Página:
┌──

Clipping

O subsolo do Brasil sob o comando dos rentistas

Entrada da Companhia Brasileira de Alumínio na Bolsa revela mineração cada vez mais financeirizada. Empresas com experiência dão lugar a grandes fundos de investimentos. Resultado: precarização e risco de novas tragédias como Brumadinho

Por Gustavo Soares Iorio e Tádzio Peters Coelho

No dia 15 de julho de 2021, a Companhia Brasileira de Alumínio (CBA) galgou um novo patamar em sua história. A CBA, pertencente ao grupo Votorantim S.A – autêntico representante da burguesia interna brasileira – estreou no mercado de ações da bolsa de valores de São Paulo (a B3) com sua oferta inicial de ações (IPO, da sigla em inglês para Initial Public Offering).

CBAV3 (sigla das ações da CBA na B3) foi comercializada pelo preço de R$ 11,20 por ação, aquém da pretensão inicial, prevista entre R$ 14,00 e R$ 18,00. Dado o resultado abaixo da expectativa, foi comercializado apenas o lote inicial de ações. Com isso, a Votorantim continua a controlar 79% das ações da empresa. 

A maior parte das ações foram adquiridas por pessoas físicas e fundos de investimentos. Resultado: R$ 1,6 bilhão foi incorporado ao capital da empresa. Vale o registro que, no dia 20 de agosto, em comunicado aos acionistas, a diretoria anuncia o investimento de R$ 150 milhões em CDBs (Certificados de Depósito Bancário) com o Banco Votorantim, do mesmo grupo proprietário.

└──

Entradas:

┌──

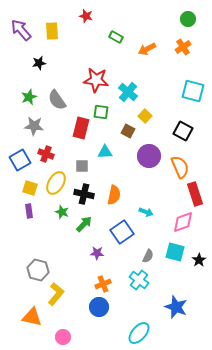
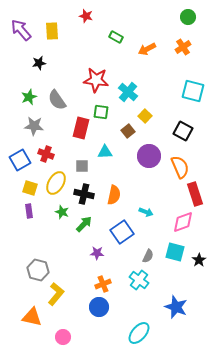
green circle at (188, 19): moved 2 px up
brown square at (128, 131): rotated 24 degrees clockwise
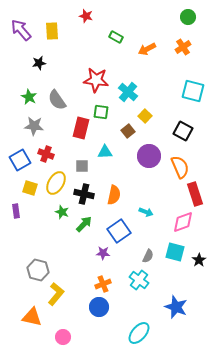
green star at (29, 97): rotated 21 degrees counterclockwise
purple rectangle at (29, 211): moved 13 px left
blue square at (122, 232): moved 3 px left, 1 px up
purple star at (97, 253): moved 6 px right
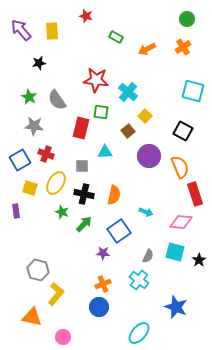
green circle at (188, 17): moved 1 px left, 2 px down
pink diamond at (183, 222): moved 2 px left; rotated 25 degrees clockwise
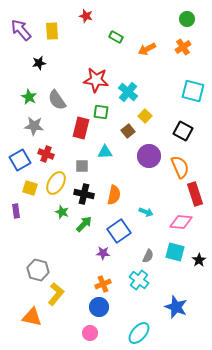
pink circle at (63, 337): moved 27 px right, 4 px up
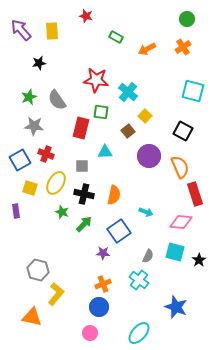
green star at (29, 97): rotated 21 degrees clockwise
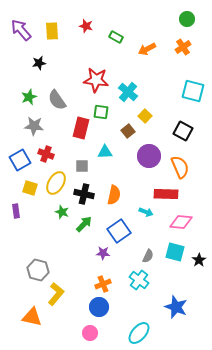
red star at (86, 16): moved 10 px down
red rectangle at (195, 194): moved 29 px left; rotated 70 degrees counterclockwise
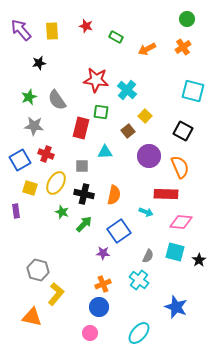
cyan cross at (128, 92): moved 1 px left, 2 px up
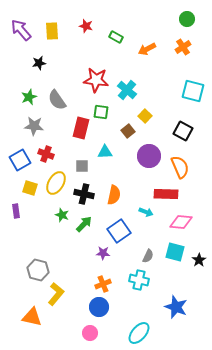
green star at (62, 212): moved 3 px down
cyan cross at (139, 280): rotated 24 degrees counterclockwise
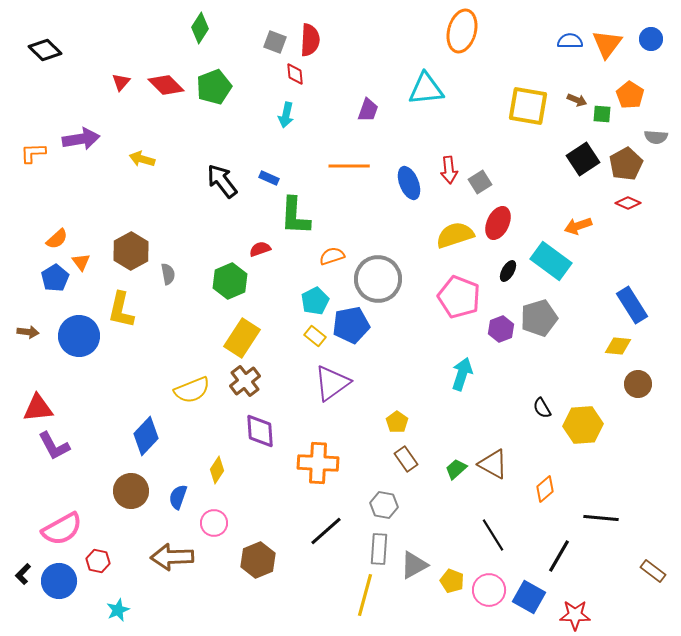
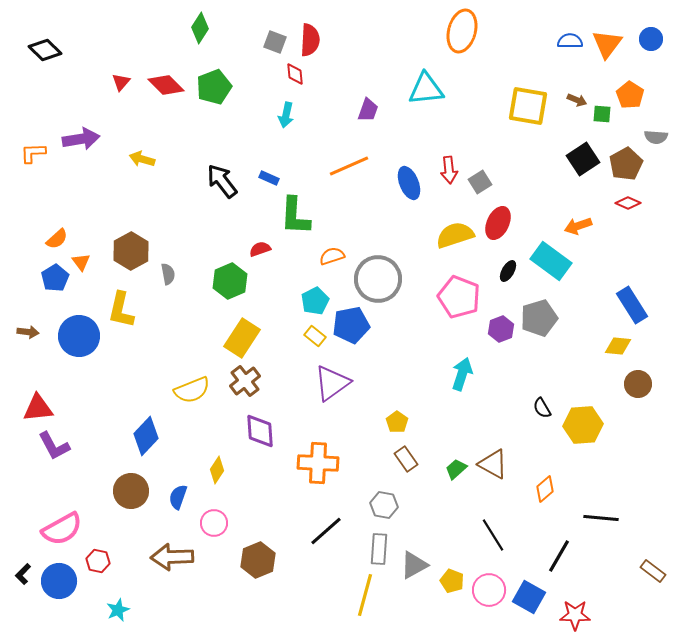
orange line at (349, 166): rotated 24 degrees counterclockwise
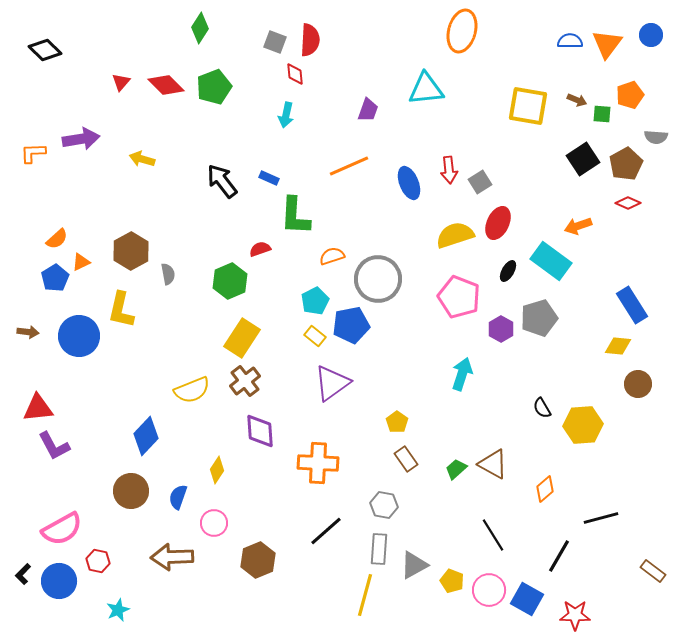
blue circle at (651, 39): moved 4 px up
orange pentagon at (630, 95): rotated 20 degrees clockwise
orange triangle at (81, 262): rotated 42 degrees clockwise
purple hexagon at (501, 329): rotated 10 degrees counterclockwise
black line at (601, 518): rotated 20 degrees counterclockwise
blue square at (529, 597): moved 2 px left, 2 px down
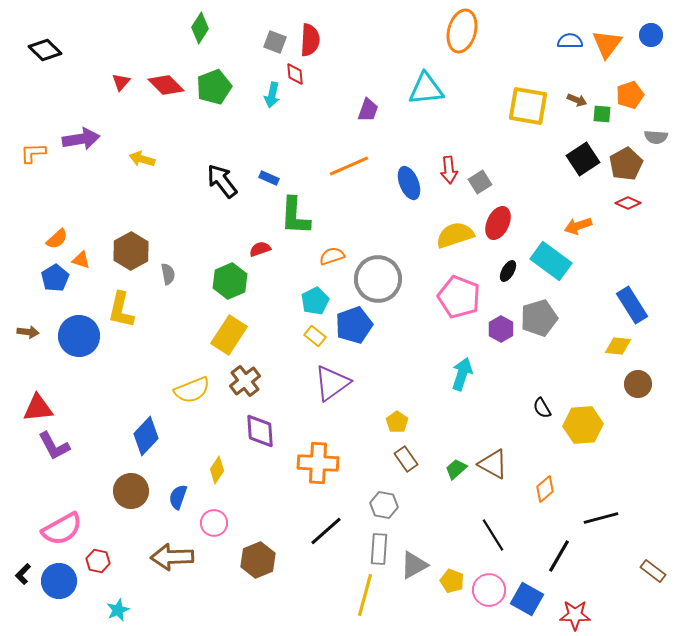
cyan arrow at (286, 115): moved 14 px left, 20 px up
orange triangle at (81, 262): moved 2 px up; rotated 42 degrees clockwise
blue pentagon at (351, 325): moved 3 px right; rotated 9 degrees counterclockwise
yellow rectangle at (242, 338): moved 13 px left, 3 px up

└──
┌──

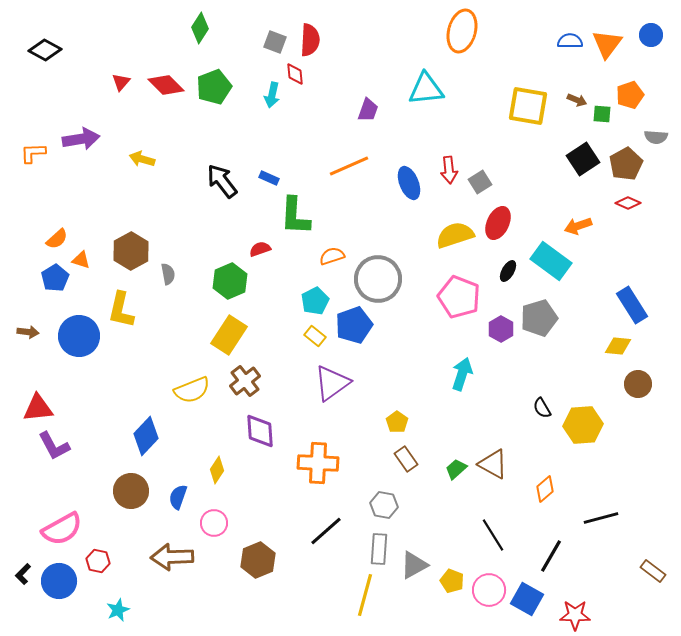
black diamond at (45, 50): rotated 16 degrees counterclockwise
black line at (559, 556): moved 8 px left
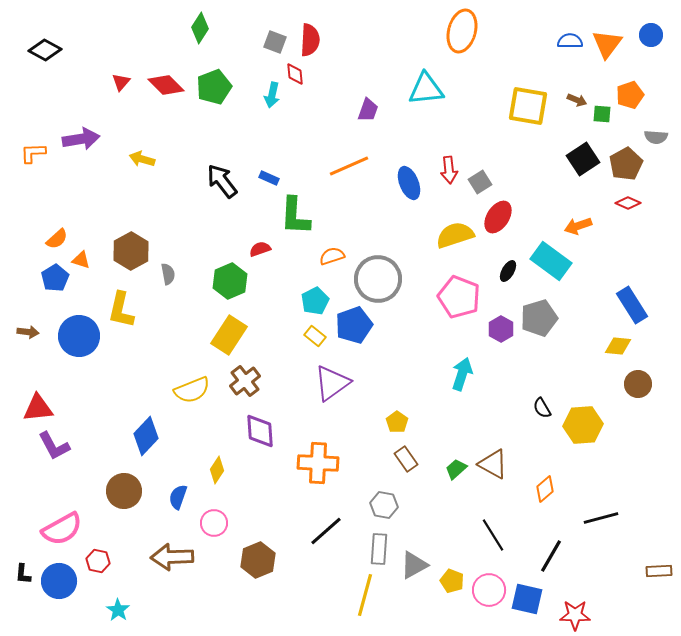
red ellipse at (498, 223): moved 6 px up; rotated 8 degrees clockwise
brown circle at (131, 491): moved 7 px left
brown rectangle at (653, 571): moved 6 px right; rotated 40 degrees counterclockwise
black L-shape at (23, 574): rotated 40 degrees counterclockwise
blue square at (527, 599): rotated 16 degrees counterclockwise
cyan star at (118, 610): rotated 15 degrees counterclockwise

└──
┌──

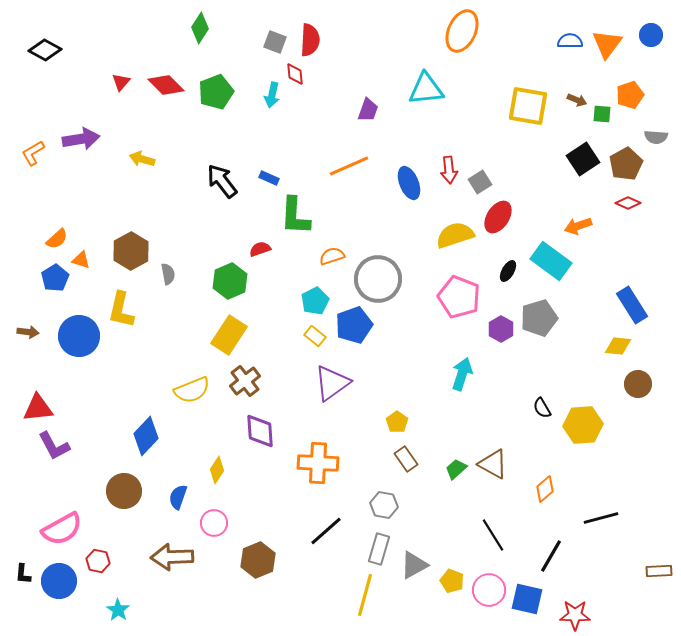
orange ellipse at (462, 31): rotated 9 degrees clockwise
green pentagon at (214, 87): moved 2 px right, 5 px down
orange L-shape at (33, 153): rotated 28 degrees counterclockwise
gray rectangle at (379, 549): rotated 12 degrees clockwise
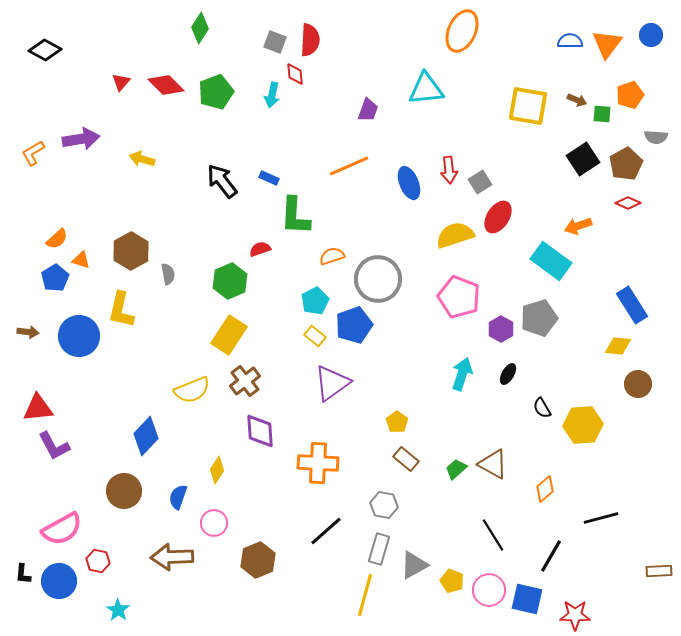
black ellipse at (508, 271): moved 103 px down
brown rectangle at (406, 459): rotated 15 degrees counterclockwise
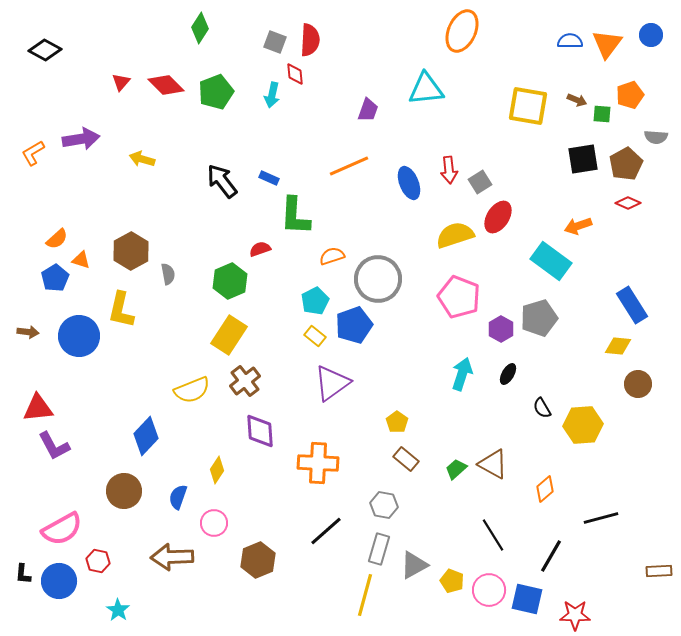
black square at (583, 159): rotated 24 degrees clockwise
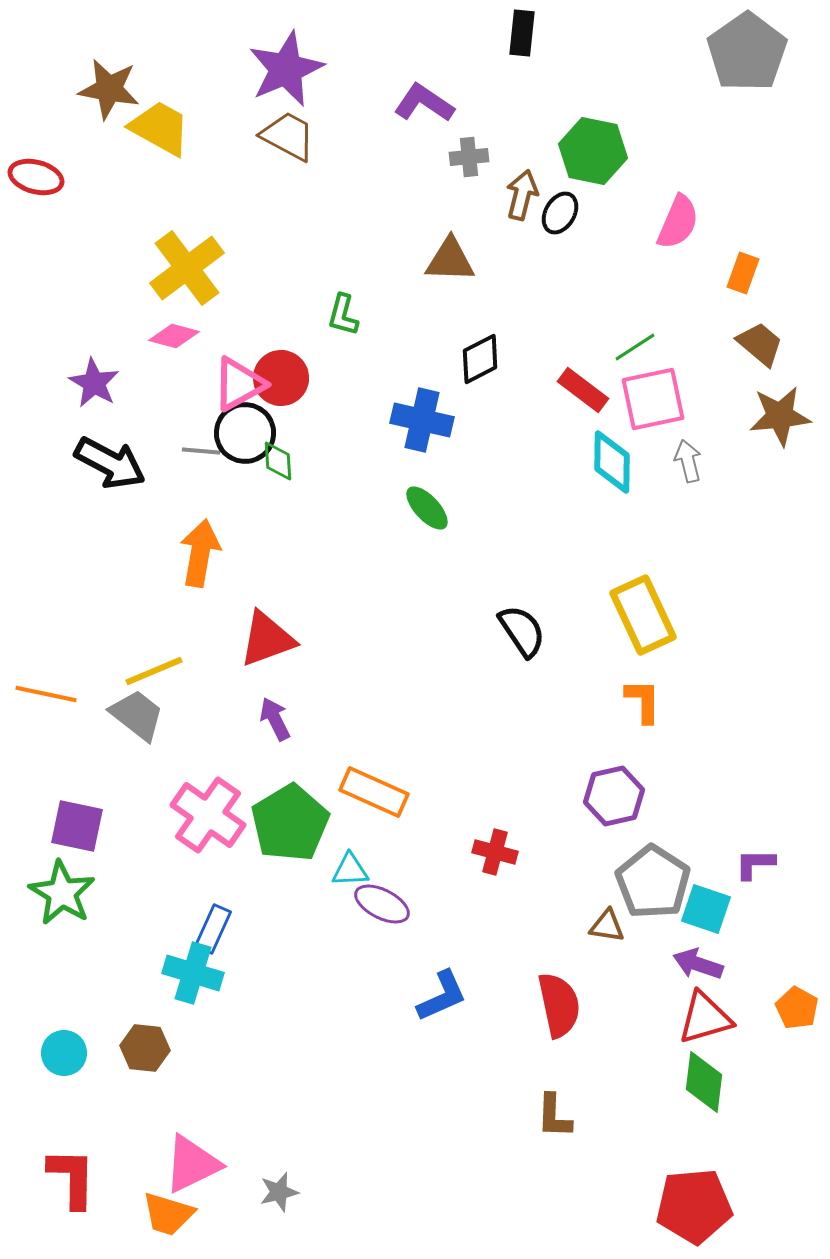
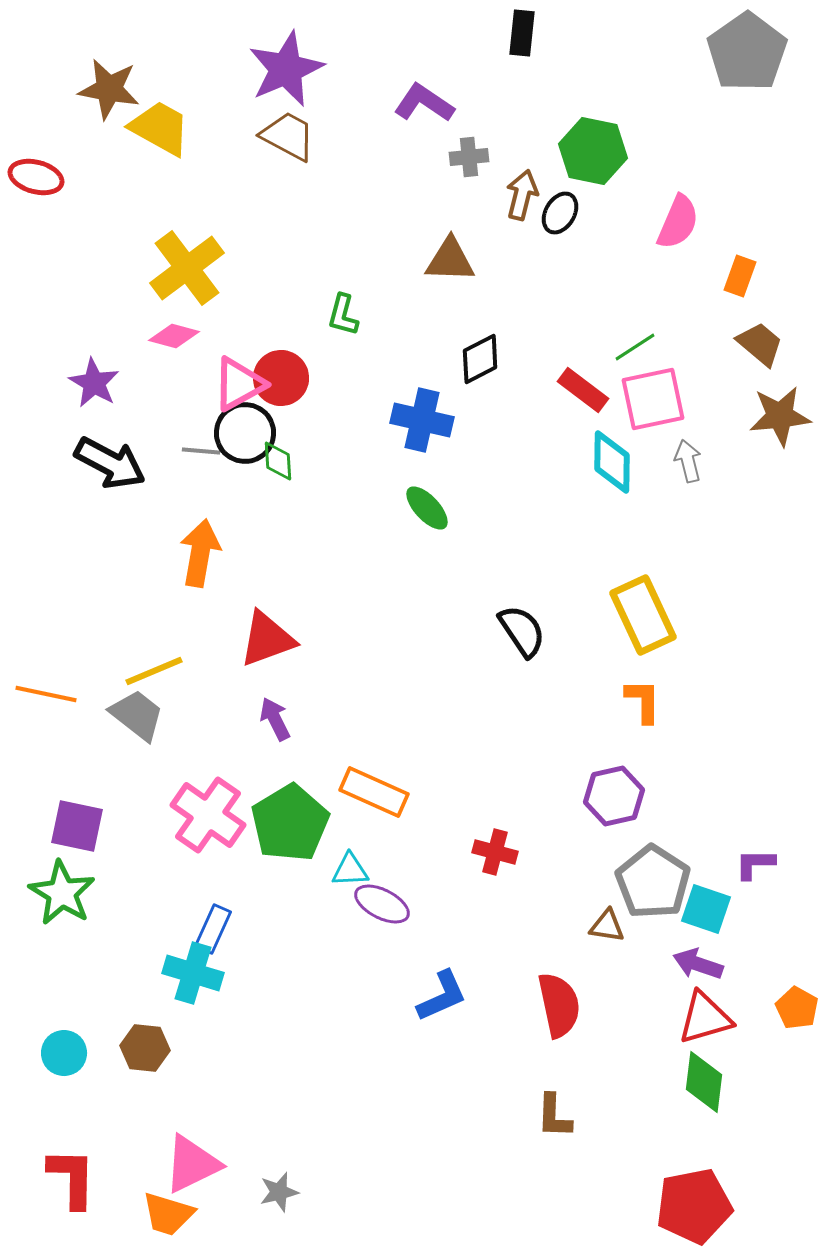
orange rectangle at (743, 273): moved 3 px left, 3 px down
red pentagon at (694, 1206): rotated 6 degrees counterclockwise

└──

Objetivo 1:
Você pode transcrever, da matéria sobre a CBA, o trecho que vai de "O subsolo do" a "Initial Public Offering)."?
Objetivo 2:
Como ficaria, em forma de lista e com os fatos principais mantidos, o parágrafo da matéria sobre a CBA que começa com "CBAV3 (sigla das ações da CBA na B3)"?
A listagem não tem nenhum papel aqui.

Resultado final 1:
O subsolo do Brasil sob o comando dos rentistas

Entrada da Companhia Brasileira de Alumínio na Bolsa revela mineração cada vez mais financeirizada. Empresas com experiência dão lugar a grandes fundos de investimentos. Resultado: precarização e risco de novas tragédias como Brumadinho

Por Gustavo Soares Iorio e Tádzio Peters Coelho

No dia 15 de julho de 2021, a Companhia Brasileira de Alumínio (CBA) galgou um novo patamar em sua história. A CBA, pertencente ao grupo Votorantim S.A – autêntico representante da burguesia interna brasileira – estreou no mercado de ações da bolsa de valores de São Paulo (a B3) com sua oferta inicial de ações (IPO, da sigla em inglês para Initial Public Offering).

Resultado final 2:
- As ações da CBA na B3 (CBAV3) foram vendidas a R$ 11,20 cada.
- O preço ficou abaixo da faixa prevista inicialmente, de R$ 14,00 a R$ 18,00.
- Com o resultado aquém do esperado, só o lote inicial de ações foi comercializado.
- A Votorantim continua a controlar 79% das ações da empresa.